■ WHAT TO WORK ON: Wherever the string "lines" occurs in a line of these records, report that line.

■ DATA SUPPLIED:
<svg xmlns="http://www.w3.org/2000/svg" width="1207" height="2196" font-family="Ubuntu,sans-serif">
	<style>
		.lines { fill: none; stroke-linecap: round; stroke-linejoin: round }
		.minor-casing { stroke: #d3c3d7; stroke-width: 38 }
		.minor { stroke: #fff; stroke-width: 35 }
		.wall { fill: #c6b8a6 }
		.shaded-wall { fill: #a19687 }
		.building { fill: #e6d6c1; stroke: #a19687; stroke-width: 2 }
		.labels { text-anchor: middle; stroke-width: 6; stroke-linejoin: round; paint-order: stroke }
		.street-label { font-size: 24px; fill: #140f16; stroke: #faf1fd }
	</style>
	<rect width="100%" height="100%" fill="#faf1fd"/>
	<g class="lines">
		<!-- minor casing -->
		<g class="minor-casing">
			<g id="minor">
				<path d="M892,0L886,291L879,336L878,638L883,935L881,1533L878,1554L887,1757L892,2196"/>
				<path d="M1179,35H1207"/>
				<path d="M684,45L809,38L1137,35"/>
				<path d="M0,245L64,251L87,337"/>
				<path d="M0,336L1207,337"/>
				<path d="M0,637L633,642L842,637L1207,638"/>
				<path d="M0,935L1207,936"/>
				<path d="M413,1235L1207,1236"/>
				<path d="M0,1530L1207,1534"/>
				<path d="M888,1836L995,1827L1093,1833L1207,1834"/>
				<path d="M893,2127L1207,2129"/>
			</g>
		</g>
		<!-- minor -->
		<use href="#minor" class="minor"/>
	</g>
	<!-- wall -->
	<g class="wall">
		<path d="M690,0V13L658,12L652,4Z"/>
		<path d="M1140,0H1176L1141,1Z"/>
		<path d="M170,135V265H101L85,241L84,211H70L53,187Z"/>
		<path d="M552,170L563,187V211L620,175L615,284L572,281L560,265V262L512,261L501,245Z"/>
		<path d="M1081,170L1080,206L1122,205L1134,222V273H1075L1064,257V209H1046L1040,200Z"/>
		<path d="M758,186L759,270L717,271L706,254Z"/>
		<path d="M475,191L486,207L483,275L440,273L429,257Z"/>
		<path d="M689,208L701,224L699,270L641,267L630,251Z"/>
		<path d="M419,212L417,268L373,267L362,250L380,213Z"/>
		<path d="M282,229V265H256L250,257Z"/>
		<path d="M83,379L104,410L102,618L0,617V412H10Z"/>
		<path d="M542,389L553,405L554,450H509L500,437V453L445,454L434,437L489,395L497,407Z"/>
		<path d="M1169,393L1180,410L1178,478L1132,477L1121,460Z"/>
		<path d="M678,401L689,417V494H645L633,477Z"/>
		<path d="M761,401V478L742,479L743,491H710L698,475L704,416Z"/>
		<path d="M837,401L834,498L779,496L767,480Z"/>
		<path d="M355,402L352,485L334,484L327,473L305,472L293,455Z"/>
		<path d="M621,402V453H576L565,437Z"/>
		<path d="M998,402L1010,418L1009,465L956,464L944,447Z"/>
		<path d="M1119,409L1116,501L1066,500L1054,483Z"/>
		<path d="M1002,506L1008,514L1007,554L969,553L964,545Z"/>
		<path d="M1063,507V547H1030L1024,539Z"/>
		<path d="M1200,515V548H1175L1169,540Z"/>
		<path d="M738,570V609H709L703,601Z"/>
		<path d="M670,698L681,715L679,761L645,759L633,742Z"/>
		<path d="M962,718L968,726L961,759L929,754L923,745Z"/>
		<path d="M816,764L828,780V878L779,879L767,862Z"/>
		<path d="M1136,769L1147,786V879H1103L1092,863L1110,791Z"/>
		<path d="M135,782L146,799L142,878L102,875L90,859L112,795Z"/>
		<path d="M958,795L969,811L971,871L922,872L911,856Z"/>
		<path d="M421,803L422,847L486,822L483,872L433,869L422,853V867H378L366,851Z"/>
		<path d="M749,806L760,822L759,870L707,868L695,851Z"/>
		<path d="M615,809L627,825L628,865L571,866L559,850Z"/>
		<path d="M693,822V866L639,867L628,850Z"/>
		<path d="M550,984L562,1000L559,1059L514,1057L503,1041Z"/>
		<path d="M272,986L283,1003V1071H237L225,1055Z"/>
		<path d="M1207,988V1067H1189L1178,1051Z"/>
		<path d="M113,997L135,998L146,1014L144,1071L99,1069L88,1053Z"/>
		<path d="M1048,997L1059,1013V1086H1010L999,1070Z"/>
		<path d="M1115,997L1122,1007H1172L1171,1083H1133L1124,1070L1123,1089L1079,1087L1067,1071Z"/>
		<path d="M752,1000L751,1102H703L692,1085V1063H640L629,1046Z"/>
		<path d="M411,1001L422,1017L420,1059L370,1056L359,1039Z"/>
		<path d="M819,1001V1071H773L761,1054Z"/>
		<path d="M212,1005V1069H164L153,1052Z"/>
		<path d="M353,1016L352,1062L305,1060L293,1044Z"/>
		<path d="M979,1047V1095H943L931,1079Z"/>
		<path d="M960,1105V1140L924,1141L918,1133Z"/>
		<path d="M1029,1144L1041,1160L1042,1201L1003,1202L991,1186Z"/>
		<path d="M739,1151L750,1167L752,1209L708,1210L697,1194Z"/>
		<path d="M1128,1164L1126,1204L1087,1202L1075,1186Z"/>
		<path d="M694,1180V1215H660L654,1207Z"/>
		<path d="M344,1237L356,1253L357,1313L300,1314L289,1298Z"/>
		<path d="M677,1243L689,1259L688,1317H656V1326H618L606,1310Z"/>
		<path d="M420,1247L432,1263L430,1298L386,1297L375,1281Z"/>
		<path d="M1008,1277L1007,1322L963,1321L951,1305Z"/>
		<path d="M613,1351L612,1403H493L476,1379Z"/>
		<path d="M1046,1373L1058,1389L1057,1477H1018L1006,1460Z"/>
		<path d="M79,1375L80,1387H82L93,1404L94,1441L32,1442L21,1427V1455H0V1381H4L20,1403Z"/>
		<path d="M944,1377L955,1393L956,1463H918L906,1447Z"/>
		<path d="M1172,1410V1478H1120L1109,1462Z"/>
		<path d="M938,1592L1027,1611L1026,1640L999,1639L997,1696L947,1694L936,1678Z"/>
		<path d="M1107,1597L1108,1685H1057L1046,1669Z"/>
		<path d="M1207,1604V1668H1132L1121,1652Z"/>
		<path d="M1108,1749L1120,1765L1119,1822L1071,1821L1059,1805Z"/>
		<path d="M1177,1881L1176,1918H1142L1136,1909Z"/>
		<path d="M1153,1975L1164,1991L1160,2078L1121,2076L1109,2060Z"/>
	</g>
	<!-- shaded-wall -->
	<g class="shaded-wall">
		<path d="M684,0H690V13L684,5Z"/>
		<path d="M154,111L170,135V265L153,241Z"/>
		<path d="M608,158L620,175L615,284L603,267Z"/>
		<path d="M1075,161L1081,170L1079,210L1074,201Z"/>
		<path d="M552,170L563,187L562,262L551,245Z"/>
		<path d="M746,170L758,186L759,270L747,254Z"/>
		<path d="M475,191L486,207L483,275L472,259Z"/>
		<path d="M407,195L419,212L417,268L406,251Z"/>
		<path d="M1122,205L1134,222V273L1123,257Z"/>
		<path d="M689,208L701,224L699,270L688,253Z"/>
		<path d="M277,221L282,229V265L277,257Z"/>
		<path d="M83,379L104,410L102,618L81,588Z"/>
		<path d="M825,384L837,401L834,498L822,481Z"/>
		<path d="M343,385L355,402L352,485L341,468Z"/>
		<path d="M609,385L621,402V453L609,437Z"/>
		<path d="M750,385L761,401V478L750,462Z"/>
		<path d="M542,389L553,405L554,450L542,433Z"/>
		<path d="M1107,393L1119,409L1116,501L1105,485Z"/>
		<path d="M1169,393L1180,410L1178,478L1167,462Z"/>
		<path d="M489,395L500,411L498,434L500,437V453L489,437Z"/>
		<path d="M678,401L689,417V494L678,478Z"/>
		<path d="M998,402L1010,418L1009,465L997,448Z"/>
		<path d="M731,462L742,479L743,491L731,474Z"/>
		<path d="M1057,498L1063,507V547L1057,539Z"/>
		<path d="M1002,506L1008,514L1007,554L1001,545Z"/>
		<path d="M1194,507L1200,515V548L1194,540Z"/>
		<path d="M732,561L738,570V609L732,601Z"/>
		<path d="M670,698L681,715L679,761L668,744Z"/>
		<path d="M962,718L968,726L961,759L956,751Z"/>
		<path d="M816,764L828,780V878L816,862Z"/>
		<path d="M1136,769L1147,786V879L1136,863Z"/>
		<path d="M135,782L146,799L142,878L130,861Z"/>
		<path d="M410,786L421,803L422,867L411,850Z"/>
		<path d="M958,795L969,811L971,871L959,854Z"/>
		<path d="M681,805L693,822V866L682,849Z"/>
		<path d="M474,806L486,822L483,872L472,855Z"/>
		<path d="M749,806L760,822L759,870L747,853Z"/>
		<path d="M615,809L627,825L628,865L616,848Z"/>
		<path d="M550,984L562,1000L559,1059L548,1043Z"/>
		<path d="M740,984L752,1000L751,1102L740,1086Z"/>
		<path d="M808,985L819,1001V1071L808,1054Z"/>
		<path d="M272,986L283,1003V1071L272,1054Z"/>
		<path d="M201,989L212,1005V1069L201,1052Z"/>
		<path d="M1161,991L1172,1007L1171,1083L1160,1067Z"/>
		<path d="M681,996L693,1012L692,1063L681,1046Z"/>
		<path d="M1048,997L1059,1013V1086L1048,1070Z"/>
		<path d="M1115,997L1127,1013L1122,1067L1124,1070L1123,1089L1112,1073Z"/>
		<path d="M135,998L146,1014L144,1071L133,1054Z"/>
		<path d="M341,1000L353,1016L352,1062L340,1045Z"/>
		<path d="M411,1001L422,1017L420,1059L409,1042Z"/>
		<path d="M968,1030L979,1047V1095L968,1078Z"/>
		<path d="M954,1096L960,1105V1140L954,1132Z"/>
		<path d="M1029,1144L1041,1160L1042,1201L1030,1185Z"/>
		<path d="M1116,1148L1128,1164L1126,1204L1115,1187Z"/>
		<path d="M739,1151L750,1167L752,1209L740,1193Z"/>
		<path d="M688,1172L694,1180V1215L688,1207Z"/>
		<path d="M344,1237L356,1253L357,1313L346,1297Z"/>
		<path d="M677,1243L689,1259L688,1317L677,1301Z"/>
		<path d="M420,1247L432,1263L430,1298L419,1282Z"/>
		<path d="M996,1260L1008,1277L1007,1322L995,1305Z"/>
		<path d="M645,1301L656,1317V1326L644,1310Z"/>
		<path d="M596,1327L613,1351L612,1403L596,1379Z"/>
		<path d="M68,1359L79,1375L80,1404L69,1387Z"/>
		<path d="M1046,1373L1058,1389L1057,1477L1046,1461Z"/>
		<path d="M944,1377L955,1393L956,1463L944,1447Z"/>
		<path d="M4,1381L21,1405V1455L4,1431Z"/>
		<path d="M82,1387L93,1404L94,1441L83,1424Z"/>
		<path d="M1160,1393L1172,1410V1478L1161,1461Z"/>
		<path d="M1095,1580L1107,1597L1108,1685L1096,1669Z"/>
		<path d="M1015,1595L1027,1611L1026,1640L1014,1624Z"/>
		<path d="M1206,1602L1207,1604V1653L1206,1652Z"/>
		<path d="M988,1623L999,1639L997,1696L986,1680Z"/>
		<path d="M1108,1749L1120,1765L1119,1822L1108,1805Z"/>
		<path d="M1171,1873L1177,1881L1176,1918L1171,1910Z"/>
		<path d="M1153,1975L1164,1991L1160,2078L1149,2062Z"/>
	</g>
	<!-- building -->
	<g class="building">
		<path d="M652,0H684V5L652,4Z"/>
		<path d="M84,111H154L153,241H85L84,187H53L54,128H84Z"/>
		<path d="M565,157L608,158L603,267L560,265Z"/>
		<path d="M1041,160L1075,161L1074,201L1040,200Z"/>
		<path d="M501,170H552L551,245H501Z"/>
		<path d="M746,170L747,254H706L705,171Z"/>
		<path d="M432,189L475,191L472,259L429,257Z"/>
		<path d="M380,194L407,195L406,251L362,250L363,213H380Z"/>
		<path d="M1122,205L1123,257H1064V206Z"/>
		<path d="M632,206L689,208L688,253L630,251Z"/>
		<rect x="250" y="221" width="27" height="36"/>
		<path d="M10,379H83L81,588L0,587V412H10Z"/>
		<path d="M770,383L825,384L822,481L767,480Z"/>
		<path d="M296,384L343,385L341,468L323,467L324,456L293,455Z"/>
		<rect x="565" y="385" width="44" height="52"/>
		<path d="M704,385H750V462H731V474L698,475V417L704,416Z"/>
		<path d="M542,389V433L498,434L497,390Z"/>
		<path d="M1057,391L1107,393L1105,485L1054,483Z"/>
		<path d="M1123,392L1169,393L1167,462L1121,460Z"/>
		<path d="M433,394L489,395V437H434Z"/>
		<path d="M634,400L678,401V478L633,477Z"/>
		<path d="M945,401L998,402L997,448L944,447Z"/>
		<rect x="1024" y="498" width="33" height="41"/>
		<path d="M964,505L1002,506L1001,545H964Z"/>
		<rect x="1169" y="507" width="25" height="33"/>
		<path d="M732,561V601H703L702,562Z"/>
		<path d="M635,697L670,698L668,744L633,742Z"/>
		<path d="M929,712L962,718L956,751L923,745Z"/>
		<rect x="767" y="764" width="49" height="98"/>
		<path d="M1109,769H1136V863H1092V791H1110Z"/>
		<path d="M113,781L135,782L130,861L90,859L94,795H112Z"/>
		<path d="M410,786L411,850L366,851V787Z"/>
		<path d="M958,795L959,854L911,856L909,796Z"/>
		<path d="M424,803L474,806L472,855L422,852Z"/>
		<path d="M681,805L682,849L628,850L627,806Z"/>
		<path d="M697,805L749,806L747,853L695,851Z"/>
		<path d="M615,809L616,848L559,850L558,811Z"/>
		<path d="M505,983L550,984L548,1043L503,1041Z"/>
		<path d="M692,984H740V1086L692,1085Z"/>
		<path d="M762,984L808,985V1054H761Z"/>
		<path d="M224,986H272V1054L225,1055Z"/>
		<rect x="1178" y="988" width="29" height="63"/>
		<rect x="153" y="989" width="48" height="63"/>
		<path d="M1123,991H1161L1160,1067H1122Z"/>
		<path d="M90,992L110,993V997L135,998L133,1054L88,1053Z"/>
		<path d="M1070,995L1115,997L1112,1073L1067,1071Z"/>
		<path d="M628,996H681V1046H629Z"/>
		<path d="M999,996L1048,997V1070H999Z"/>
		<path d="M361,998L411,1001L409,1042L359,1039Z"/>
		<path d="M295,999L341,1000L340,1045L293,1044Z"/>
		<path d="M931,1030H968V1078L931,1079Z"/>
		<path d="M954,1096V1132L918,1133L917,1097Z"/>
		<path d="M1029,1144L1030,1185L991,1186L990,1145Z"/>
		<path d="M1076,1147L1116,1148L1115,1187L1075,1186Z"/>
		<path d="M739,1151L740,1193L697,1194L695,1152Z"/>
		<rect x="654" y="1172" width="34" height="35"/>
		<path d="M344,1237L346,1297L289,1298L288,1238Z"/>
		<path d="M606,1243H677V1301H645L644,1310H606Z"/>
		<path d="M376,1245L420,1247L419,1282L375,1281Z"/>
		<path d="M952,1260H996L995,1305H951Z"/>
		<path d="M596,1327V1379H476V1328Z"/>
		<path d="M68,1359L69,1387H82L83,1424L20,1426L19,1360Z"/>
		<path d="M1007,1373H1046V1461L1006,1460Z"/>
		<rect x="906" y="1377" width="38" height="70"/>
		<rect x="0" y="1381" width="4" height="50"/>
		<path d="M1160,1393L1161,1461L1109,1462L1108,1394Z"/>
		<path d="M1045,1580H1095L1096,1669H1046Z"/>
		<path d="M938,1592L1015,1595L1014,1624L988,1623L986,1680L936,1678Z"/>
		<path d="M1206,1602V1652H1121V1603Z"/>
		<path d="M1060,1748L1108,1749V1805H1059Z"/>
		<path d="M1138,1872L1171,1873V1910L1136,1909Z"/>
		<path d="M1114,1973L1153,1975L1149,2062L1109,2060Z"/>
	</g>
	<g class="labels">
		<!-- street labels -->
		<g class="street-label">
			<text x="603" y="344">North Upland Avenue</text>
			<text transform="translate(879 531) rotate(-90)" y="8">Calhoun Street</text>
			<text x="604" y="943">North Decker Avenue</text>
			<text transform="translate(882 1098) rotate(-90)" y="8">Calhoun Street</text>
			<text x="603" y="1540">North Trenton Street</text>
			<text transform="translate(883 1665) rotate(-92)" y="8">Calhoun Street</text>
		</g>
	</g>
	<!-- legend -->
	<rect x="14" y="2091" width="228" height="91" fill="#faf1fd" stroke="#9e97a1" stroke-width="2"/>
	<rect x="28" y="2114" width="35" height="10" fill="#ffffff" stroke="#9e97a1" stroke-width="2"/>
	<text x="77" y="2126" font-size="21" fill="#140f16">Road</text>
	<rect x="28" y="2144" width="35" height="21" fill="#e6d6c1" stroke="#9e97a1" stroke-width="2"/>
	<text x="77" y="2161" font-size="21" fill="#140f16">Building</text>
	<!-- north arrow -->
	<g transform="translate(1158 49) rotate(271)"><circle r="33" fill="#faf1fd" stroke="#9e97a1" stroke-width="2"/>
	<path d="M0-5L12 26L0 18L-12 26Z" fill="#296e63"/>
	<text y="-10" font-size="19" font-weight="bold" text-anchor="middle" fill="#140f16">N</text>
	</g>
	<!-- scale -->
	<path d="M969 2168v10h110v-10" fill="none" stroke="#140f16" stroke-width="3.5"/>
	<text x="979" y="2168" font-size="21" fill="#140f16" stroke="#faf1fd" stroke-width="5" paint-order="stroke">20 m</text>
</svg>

■ SOLUTION FOR THIS EXERCISE:
		.lines { fill: none; stroke-linecap: round; stroke-linejoin: round }
	<g class="lines">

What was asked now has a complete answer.